We adopt a flexible polynomial functional form, allowing for quadratic
terms and interactions between variables. In this approach, we follow
similar empirical studies (e.g. Burke et al., 2017, Sheahan et al.,
2013, Xu et al., 2009). This flexibility is important in enabling us to
investigate how yield response to nitrogen is conditioned by other
factors. We may generalize this function as:
\(y_{\text{it}}\ =\ \alpha+\beta_{1}N_{\text{it}}+\beta_{2}N_{\text{it}}^{2}+\beta_{10}\mathbf{X}_{\mathbf{\text{it}}}++\beta_{11}N_{\text{it}}*\mathbf{X}_{\mathbf{\text{it}}}+\ u_{\text{it}}\)(2)
where N is nitrogen, our primary input of interest, i indexes
plots, t indexes observations over time, and where, for
convenience, we have subsumed M and G in the vectorX . As indicated earlier, a priori hypotheses include the
possibility of positive interactions between nitrogen, soil organic
carbon and rainfall, after controlling for other factors.
A key consideration is the possibility that unobserved factors may
possibly bias our estimation results. Concretely, we may decompose the
residual in equation 2 as:
\(u_{\text{it}}\ =\ o_{\text{it}}+\ c_{i}+\ \epsilon_{\text{it}}\)(3)

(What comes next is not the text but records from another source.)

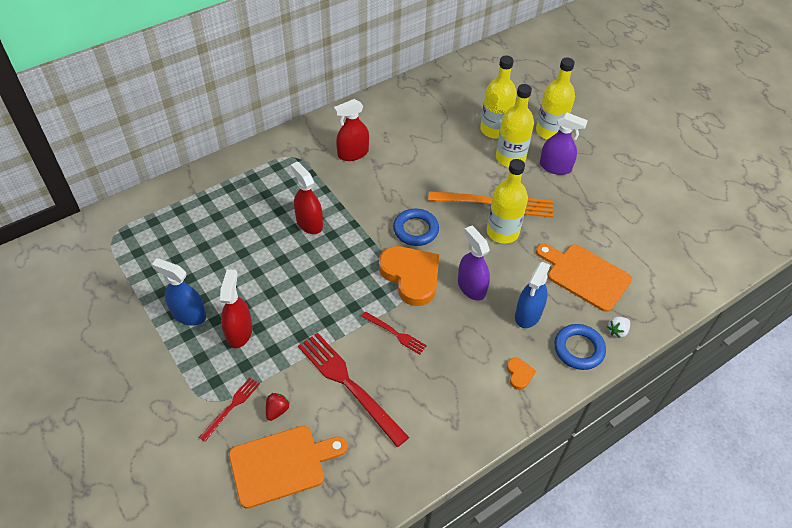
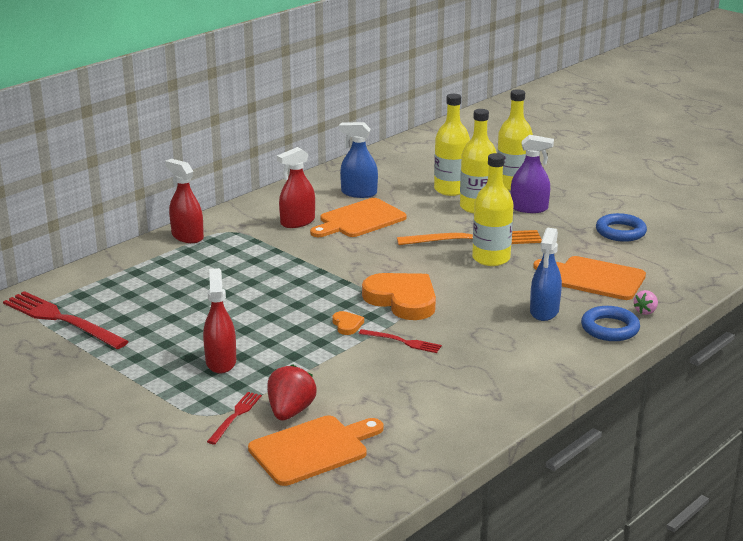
camera: 10 degrees left, 25 degrees down
(188, 314) = (154, 356): blue spray bottle -> blue spray bottle (359, 193)
(277, 410) = (290, 412): red strawberry -> red strawberry, size x1.79
(309, 223) = (269, 276): red spray bottle -> red spray bottle (187, 236)
(349, 385) = (365, 383): red fork -> red fork (61, 320)
(405, 159) = (359, 220): none -> orange cutting board
(415, 230) = (393, 267): blue ring -> blue ring (620, 232)
(471, 287) = (473, 300): purple spray bottle -> none
(519, 374) = (553, 353): orange heart -> orange heart (347, 325)
(617, 331) = (645, 311): white strawberry -> pink strawberry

where \(o\) represents unobserved time-varying factors, \(c\) represents
unobserved time-constant factors, and \(\epsilon\) is a randomly
distributed error term. Time-varying unobservables may include soil
moisture, nutrient status or other factors which are often missing from
empirical studies (or poorly measured). Time-constant unobservables may
include farmer ability or plot biophysical characteristics which change
little from year to year, but which may affect both fertilizer usage and
yield outcomes. Finally, correlation between model covariates and the
stochastic error term may be an additional source of bias.11Burkeet al . (2017) provide a useful, detailed discussion of these
issues and corresponding identification strategies in survey data
settings.
In the present study, we argue that our dataset does a better job at
controlling for time-varying plot and plot-management factors than is
typically the case in empirical studies, and therefore unobseved\(o_{\text{it}}\)is unlikely to be a major issue. Our larger concern is
with time-invariant unobserved farmer and plot-level heterogeneity which
are likely to upwardly bias our results if not addressed (e.g. under the
assumption that more able farmers are more likely to use fertilizer than
less able farmers). To address this, we estimate models with the
Mundlak-Chamberlain device (i.e. the Correlated Random Effects model
(Wooldridge 2010), as well as a Fixed Effects estimator.